Further evidence from cognitive neuroscience suggests that the integration of lyrics and melodies occurs at an early stage of neural processing and that, even when attention is paid to the words, the melody still has an influence on input processing (Gordon et al., 2010; Sammler et al., 2010). The design and results of the present study do not allow us to identify whether the beneficial effects of singing in this listen-and-repeat, paired-associate foreign language learning paradigm were due to correlated pitch cues, integrated encoding of lyrics and melodies, or other possible factors (such as increased attention), but it seems likely that a variety of factors may have come into play, which will need to be delineated in further research.

One important aspect of this study was the fact that the learning paradigm and tests assessed both participants’ L2 understanding of and verbatim use of the new linguistic material, rather than employing a nonsense-word paradigm. It is also important to note that learning via singing showed a direct transfer to speaking skills, since all participants were tested on their spoken Hungarian skills, regardless of the learning condition. Finally, the Hungarian language provided a robust test environment for our hypothesis: This language was unfamiliar to all of the participants before the experiment and has a different sound system and syntactic structures than English or the Germanic and Romance language families, as well as very few lexical cognates with those languages.

We found some evidence that semantic learning took place in this experiment, since the Hungarian conversation task involved selecting the most appropriate L2 phrase to use in the conversational context, and the Hungarian production task involved matching an English phrase, which would have been understood semantically, with the correct L2 phrase. In addition, the multiple-choice vocabulary test involved isolating the meaning of individual Hungarian words (most of which needed to be extracted from the entire phrases used in the learning sessions), and the English recall test also involved matching the correct English phrase with L2 phrases, indicating the strong likelihood of some semantic understanding. However, further work will be needed in order to investigate the extent of semantic learning that is possible via a sung presentation; this was not the aim of the present experiment.

In summary, the present results suggest that the benefits of singing in foreign language learning are greatest for spoken recall in the new language, including after a delay of 20 min. We believe that these results are relevant for educational practice, not least because, despite educators reporting for many years that music can support word learning in the foreign language classroom (e.g., Medina, 1993), this is the first study to show a benefit for a musical presentation method using a randomized, controlled, experimental design.
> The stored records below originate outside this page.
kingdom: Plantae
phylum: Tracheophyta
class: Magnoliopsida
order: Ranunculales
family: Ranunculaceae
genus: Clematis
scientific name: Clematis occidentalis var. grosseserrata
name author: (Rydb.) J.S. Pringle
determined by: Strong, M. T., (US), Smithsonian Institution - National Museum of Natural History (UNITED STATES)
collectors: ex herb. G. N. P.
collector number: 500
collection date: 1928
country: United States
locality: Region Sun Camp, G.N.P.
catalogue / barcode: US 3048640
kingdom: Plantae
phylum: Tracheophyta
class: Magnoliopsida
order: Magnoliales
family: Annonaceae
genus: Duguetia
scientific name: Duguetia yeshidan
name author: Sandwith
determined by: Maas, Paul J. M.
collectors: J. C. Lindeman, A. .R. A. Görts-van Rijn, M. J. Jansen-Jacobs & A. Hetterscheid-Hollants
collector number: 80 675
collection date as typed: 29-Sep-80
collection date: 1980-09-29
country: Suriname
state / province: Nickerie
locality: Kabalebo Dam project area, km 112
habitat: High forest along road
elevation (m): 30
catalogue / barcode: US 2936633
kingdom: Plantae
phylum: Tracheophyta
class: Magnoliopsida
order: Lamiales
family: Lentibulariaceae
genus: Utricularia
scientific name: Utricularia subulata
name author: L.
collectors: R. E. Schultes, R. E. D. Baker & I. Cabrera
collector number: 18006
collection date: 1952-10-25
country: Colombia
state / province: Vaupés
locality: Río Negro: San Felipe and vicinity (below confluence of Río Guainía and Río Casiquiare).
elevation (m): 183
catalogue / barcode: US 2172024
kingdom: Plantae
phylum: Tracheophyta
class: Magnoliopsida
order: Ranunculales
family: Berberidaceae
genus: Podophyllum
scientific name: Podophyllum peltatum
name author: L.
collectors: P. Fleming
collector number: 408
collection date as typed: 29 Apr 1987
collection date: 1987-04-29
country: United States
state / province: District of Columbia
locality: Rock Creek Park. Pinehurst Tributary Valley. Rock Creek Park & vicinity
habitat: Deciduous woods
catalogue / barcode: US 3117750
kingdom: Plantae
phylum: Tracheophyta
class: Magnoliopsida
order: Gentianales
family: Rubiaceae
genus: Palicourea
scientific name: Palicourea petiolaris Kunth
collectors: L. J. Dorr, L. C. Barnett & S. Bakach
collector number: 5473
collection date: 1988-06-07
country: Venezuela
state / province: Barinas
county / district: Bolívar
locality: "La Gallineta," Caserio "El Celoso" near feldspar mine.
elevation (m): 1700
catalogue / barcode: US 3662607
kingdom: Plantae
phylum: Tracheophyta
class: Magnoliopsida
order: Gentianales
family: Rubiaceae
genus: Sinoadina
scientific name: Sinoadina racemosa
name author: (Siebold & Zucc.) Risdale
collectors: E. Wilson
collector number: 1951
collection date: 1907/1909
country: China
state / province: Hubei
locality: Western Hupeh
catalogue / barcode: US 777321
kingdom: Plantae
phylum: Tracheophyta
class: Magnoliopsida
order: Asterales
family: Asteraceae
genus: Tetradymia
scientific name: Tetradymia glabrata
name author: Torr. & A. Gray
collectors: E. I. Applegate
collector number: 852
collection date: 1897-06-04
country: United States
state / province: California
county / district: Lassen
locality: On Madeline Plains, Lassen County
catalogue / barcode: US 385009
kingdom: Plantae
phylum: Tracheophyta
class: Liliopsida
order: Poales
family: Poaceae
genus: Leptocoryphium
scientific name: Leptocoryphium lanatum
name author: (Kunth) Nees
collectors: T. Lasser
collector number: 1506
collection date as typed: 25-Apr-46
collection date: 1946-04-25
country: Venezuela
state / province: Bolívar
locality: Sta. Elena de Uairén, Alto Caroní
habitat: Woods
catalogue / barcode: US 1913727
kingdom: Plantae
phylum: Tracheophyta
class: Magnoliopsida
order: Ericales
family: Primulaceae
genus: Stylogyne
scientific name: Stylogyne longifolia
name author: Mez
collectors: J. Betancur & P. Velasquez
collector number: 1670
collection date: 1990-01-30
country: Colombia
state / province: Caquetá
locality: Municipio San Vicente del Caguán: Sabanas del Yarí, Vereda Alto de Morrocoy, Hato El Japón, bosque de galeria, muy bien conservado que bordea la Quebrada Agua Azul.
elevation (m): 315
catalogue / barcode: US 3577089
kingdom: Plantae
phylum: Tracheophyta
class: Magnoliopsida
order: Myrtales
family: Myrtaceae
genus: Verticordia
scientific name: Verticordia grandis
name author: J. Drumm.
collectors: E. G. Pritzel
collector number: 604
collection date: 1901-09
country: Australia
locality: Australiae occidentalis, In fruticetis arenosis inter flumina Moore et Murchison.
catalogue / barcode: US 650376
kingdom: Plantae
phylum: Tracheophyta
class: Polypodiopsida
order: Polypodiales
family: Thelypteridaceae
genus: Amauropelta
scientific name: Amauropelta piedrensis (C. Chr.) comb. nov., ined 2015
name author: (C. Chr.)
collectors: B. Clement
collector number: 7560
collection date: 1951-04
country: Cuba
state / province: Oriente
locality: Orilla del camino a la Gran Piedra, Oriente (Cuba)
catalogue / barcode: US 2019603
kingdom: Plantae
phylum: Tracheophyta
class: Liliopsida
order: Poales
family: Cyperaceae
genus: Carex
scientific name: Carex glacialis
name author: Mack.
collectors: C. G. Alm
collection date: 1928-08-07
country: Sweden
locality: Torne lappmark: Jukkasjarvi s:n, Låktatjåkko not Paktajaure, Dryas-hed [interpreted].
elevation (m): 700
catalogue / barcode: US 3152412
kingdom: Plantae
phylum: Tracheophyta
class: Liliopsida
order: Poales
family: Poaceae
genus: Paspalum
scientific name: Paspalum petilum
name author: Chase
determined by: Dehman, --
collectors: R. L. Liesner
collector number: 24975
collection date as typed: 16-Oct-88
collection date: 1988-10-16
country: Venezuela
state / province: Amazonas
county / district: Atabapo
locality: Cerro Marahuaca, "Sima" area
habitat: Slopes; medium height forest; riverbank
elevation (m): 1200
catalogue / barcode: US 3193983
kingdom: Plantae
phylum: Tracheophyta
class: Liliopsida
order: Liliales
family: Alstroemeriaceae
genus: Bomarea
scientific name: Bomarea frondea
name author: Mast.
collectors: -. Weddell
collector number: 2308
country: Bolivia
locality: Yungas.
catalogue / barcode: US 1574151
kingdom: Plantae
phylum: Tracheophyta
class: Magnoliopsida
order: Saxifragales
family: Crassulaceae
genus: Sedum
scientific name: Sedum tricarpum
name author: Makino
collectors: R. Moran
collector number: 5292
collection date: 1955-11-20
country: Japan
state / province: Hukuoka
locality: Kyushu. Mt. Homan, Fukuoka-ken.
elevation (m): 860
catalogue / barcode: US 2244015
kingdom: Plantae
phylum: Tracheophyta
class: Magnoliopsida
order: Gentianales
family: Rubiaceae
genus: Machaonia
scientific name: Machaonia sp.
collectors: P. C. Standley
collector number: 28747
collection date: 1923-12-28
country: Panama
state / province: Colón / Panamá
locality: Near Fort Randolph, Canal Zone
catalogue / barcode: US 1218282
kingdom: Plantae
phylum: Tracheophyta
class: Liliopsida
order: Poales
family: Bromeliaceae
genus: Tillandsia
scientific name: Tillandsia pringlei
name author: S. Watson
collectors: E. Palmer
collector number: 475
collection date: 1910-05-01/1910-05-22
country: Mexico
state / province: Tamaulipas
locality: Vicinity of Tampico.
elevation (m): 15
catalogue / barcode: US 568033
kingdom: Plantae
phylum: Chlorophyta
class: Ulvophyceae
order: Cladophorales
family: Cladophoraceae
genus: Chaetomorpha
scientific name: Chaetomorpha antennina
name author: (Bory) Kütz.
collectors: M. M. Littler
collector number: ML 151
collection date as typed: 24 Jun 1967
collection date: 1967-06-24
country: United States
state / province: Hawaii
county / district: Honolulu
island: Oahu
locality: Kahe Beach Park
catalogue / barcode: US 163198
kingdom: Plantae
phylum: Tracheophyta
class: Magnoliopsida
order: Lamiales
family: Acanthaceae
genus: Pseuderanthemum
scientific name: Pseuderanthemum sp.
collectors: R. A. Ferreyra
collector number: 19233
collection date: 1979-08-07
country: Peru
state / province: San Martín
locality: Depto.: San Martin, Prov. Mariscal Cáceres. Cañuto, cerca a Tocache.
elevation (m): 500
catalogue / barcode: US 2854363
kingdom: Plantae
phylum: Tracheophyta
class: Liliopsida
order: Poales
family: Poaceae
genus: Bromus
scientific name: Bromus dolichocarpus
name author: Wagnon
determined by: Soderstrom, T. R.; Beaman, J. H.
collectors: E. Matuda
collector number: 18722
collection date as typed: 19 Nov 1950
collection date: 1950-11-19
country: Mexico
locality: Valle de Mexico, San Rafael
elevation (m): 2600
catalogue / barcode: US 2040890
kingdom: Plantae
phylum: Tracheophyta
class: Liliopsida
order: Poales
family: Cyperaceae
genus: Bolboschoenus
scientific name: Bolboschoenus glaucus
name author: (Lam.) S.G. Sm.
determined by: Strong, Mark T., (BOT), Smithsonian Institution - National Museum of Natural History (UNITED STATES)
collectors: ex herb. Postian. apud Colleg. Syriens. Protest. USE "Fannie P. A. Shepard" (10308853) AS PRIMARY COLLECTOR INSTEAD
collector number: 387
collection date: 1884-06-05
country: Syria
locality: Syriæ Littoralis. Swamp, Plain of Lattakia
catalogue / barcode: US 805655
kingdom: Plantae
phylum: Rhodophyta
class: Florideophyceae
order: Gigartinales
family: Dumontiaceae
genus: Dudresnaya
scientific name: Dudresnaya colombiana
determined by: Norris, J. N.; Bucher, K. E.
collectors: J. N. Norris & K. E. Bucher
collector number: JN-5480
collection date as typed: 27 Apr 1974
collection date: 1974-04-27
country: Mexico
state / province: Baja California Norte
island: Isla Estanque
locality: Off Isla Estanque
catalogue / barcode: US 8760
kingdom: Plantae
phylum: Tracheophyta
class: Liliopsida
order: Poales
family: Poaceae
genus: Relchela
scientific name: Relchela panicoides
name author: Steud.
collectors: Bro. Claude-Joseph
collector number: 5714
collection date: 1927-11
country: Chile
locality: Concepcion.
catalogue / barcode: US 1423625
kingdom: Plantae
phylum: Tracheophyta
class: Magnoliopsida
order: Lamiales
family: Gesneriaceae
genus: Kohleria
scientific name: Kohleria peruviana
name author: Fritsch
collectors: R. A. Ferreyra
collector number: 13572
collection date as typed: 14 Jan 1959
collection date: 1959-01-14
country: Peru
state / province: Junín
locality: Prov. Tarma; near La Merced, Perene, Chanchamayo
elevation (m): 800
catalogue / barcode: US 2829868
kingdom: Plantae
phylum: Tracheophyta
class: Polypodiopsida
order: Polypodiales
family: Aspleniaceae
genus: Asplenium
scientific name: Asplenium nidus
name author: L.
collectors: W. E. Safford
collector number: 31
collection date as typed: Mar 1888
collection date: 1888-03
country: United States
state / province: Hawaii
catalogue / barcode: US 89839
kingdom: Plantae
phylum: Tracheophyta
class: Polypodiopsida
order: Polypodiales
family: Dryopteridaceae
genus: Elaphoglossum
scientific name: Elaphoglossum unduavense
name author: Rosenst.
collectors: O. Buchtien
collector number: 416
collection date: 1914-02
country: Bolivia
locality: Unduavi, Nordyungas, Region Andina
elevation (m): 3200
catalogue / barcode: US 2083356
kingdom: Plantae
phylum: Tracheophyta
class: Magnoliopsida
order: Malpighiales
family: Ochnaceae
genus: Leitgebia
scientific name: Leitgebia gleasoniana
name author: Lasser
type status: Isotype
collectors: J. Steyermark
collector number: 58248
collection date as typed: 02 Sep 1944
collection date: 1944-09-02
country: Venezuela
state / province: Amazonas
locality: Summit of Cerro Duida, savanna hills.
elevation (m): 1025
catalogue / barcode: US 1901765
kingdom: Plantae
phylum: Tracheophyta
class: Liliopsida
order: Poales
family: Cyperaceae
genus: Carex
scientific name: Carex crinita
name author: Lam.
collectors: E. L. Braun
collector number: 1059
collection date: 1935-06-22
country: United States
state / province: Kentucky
Such empirical evidence also opens up interesting research avenues for further experimental work, such as exploring the potential links between prosody and melody; examining the stages of encoding, rehearsal, and retrieval in more detail; exploring the neural mechanisms in more depth; and investigating the benefits of singing in a foreign language for classroom learning and for educational practice at a range of age and skill levels.